>> start Records for the task
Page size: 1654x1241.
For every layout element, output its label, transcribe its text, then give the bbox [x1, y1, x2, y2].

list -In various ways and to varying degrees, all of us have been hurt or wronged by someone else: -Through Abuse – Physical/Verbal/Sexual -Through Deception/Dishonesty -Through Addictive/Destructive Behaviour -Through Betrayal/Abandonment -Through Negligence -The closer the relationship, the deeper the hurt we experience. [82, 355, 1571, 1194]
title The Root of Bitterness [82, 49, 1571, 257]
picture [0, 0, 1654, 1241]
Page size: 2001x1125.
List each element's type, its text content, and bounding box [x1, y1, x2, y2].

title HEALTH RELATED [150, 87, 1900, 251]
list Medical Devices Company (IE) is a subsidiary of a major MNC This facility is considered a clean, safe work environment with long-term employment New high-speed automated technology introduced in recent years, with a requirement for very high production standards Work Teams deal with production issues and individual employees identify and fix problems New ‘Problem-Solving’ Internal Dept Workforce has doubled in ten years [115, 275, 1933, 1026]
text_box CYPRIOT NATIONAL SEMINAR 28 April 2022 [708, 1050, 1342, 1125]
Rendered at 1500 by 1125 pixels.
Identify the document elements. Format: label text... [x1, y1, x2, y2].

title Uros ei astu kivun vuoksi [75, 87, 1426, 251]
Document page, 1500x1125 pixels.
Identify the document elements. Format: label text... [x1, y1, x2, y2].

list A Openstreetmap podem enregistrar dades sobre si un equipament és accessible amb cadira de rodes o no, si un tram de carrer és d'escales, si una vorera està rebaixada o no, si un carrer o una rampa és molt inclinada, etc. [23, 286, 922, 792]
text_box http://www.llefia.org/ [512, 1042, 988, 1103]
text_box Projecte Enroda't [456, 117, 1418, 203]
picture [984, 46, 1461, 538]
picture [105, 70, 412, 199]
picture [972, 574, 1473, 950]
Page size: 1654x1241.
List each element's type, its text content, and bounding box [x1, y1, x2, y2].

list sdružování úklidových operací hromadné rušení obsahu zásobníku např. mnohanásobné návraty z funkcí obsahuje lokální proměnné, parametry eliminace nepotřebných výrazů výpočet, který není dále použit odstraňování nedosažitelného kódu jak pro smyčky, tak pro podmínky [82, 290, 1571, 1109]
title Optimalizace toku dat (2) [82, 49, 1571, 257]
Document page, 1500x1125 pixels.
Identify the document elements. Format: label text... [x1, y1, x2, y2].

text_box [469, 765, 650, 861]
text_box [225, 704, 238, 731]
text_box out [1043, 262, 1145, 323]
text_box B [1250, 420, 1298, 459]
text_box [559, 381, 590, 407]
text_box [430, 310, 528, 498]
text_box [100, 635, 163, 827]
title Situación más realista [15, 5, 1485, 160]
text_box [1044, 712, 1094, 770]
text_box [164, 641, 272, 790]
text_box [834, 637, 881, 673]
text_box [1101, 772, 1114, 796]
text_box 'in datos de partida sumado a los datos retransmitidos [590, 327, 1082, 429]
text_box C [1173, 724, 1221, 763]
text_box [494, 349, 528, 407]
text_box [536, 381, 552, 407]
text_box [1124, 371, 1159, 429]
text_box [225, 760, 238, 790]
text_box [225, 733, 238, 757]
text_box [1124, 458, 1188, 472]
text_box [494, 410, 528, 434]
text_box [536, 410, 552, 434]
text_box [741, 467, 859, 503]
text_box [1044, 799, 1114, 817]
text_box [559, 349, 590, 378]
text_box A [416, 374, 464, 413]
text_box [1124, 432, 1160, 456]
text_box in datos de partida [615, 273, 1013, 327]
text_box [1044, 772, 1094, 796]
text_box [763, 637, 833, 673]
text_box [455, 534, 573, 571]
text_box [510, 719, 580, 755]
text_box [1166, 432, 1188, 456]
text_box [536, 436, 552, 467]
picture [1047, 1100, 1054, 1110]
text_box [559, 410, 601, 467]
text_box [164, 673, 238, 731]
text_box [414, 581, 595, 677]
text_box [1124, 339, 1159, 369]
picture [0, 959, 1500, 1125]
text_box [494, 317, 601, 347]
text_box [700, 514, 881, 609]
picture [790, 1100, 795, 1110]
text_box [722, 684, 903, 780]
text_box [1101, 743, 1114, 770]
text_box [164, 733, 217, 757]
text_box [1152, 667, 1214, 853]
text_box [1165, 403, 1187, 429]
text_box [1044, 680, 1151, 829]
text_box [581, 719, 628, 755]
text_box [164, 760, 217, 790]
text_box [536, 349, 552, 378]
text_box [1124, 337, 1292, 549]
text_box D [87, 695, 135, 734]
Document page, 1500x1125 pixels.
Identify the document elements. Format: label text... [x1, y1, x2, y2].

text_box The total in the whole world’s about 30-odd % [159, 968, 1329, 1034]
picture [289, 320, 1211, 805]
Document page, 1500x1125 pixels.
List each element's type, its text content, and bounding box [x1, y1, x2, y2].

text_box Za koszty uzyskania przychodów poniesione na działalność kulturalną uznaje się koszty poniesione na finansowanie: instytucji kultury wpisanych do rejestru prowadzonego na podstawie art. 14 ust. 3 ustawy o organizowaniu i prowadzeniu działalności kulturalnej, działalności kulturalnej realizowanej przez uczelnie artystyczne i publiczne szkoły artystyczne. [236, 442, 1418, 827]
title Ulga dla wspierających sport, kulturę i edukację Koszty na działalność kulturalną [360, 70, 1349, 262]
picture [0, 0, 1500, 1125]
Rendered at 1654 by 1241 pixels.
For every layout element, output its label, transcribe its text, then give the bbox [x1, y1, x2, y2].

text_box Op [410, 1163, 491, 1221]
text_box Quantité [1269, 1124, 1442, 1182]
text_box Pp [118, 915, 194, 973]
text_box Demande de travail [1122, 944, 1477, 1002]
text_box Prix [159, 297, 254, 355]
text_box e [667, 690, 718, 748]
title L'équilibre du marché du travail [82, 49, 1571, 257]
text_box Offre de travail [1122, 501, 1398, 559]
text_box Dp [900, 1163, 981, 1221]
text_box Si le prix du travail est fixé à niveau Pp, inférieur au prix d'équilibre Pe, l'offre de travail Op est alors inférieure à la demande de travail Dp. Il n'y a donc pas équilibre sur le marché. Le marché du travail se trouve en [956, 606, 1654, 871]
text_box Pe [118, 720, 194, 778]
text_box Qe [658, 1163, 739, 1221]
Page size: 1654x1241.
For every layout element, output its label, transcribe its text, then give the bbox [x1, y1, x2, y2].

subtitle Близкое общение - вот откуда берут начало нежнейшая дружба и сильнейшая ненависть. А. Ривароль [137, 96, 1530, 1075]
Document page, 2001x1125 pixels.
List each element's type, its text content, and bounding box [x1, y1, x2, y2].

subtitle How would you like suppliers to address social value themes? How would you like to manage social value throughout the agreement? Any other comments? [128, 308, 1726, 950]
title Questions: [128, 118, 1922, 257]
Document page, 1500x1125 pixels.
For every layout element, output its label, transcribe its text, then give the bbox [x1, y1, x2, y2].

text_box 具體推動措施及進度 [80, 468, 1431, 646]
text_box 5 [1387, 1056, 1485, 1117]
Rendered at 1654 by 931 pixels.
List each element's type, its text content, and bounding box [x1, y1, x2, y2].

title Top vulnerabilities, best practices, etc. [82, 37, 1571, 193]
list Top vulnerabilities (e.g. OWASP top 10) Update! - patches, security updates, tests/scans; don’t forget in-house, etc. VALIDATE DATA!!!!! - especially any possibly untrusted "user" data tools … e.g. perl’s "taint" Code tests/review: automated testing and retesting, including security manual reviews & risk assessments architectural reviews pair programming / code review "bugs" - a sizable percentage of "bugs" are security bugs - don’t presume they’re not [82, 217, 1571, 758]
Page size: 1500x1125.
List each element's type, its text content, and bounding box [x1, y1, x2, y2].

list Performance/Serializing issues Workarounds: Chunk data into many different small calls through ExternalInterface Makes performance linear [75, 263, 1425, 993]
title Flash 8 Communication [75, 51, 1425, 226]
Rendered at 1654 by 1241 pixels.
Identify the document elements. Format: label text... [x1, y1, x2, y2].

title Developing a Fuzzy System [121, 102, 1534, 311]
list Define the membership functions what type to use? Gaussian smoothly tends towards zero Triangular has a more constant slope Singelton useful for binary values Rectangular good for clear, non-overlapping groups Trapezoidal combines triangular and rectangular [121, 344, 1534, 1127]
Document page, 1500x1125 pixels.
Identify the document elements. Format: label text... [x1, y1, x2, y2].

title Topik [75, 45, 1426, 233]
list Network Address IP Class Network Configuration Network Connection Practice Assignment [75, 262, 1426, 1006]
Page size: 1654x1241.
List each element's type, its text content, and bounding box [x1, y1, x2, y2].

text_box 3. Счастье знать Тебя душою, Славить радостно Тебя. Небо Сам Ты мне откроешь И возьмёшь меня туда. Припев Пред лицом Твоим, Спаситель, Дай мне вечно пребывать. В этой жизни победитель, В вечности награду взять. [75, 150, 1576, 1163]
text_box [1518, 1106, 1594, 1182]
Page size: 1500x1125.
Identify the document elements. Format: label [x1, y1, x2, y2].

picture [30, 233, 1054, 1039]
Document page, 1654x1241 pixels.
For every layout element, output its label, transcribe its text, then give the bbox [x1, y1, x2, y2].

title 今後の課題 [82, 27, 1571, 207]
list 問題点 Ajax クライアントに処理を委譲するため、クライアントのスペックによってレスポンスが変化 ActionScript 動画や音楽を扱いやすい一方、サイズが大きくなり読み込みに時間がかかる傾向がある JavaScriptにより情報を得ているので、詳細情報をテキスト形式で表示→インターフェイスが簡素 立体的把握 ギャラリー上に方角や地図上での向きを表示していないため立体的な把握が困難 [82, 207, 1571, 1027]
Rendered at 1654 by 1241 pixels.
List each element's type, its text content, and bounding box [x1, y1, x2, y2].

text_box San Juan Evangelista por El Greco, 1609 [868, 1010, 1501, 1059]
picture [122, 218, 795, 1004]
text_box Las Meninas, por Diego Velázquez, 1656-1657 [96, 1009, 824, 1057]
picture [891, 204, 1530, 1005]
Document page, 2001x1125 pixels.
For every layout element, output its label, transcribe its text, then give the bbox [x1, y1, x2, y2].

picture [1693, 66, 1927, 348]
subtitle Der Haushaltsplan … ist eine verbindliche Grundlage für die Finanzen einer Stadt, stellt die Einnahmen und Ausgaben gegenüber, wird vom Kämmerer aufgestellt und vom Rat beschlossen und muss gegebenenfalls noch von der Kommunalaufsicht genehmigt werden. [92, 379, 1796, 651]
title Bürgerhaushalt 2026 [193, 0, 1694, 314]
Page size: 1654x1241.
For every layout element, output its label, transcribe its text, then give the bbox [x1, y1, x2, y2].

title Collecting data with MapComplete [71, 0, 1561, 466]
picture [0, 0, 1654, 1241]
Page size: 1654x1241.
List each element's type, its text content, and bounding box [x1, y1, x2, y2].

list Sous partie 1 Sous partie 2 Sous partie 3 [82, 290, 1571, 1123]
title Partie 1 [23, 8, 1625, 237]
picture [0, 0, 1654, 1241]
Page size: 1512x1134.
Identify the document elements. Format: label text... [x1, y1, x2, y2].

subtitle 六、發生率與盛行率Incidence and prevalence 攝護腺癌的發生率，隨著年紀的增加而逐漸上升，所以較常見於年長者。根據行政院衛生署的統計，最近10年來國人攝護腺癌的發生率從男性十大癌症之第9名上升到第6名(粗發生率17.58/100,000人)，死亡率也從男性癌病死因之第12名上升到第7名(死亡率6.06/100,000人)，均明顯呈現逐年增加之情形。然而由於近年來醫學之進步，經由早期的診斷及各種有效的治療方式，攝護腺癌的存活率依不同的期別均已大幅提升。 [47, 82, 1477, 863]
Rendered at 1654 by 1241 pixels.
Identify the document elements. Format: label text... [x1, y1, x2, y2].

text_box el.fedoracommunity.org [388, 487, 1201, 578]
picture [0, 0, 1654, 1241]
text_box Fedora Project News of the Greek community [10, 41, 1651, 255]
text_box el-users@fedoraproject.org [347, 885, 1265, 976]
>> end Records for the task
To do>
Please output the material from the line with "Document page, 1654x1241 pixels." up to and including the line with "list 問題点 Ajax" as a two-column CSV headed input and output. Give one row for each text with its answer, putting each in a single quoted field and turning line breaks into spaces.

Output for this exercise>
input,output
"Document page, 1654x1241 pixels. For every layout element, output its label, transcribe its text, then give the bbox [x1, y1, x2, y2].","title 今後の課題 [82, 27, 1571, 207] list 問題点 Ajax クライアントに処理を委譲するため、クライアントのスペックによってレスポンスが変化 ActionScript 動画や音楽を扱いやすい一方、サイズが大きくなり読み込みに時間がかかる傾向がある JavaScriptにより情報を得ているので、詳細情報をテキスト形式で表示→インターフェイスが簡素 立体的把握 ギャラリー上に方角や地図上での向きを表示していないため立体的な把握が困難 [82, 207, 1571, 1027]"